Late last year, the Australian Parliament passed a series of changes relating to the operation of Unfair Contract Laws in Australia. The Treasury Laws Amendment (More Competition, Better Prices) Act 2022 ( was approved by the Governor General on 9 November 2022 and provided for an adjustment period by Australian business prior to coming into effect 12 months later. That is, 9 November 2023 so the new laws apply now.

Australia’s original Unfair Contract Terms (UCT) Laws were first introduced in 2010 to protect Australian consumers from damage arising from the inclusion of unreasonable terms in contracts. The UCT Laws were subsequently expanded to include small business in 2016.

The 2016 UCT Laws, however, were widely criticised due to the use of a limited definition of what constitutes a ‘small business’ and the application of relatively modest contract value thresholds used to exclude consideration of higher value contracts.

The narrow definition of ‘small business’ resulted in a reality where that particular iteration of the previous laws had limited application to contracts used in the Australian fuel industry, particularly in respect of B2B contracts used for the supply of fuel and/or convenience products.

These latest changes to Australia’s UCT Laws, however, are significant.
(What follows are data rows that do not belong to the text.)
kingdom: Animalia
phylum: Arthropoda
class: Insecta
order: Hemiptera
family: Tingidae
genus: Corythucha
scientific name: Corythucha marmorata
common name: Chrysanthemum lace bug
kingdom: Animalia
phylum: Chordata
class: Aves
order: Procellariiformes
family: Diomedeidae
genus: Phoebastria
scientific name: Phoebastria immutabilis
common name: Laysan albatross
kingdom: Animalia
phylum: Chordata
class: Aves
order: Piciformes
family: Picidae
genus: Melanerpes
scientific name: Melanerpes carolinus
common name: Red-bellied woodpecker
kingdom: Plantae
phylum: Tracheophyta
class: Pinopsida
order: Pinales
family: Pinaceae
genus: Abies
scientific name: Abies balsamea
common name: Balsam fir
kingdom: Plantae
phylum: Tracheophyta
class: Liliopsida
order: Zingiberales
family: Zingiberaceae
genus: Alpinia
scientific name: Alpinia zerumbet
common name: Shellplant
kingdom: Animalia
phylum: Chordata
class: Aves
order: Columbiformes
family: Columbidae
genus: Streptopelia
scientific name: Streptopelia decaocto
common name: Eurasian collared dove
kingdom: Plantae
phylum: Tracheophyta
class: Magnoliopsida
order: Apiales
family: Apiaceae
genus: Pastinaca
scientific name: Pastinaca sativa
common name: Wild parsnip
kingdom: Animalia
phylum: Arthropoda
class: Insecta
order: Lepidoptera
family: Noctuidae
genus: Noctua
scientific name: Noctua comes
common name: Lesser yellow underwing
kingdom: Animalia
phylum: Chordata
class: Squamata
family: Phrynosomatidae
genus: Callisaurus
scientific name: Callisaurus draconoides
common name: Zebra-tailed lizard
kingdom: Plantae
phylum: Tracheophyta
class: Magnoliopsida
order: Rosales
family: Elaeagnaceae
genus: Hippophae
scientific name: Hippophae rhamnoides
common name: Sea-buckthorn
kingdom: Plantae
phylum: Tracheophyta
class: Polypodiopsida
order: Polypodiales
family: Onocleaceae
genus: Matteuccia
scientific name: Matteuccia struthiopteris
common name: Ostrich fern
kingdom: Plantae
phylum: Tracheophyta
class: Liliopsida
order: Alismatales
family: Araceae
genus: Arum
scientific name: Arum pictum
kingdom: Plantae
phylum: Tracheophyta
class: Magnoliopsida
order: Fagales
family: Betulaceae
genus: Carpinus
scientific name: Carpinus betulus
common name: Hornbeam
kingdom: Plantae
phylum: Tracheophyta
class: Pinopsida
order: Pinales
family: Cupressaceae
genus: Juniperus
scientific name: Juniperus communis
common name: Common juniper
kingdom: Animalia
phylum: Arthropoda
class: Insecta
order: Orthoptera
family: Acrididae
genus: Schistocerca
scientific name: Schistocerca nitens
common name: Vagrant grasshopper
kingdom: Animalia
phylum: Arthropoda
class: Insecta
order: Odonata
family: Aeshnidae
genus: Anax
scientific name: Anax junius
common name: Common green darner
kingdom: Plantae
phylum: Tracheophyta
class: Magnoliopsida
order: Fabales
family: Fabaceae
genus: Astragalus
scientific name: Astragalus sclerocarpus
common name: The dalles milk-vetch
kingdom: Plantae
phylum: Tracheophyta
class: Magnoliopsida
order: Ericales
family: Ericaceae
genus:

The changes appear to have made the UCT Laws materially relevant to many of the B2B contracts that are used in the Australian fuel industry.

The key changes can be summarised as follows:

  1. New definition of a ‘Small Business’:
    The new UCT Laws have expanded the definition of a ‘small business’ to include businesses with up to 100 employees (up from 20 employees) AND/OR up to $10M in annual turnover (up from $300,00 for contracts less than 12 months and $1M for contracts more than 12 months).
  2. Higher Maximum Penalties:
    The maximum penalty for a breach of the UCT Laws by companies has been substantially increased and is now defined as the greater of:
    – $50 million, or
    – Three times the value of the benefit obtained, or
    – 30% of the Company’s ‘adjusted turnover; during the breach period of the offence if the court cannot determine the value of the benefit obtained.
  3. Revised definition of a “Standard Form” Contract:
    The new UCT Laws have specified that a ‘standard form contract’ will be deemed to be such regardless of whether there is an opportunity for:
    – a party to negotiate minor or unsubstantial changes, or
    – a party to select a contract term from a range of given terms, or
    – the parties to meaningfully negotiate the terms of an alternate contract but not meaningfully negotiate the terms of the contract in question.

The new laws do not provide for retrospectivity and will therefore only apply to new contracts and contract renewals struck on or after 9 November 2023.

“Our understanding of the UCT Law changes that took effect on 9 November 2023, is that the changes in definitions and contract thresholds mean that these laws will be significantly more relevant in the context of B2B contracts used in the Australian Fuel Industry in the future”, said ACAPMA CEO Mark McKenzie.

“We therefore urge all ACAPMA members to familiarise themselves with the changes UCT Laws to ensure that they are not entering into contracts in the future that are likely to breach these new requirements and open the business to penalties”, concluded Mark.

“The advice now is that if you are unsure about whether the terms of the contract you are about to enter breaches these new laws then seek formal legal advice before executing the contract”, concluded Mark.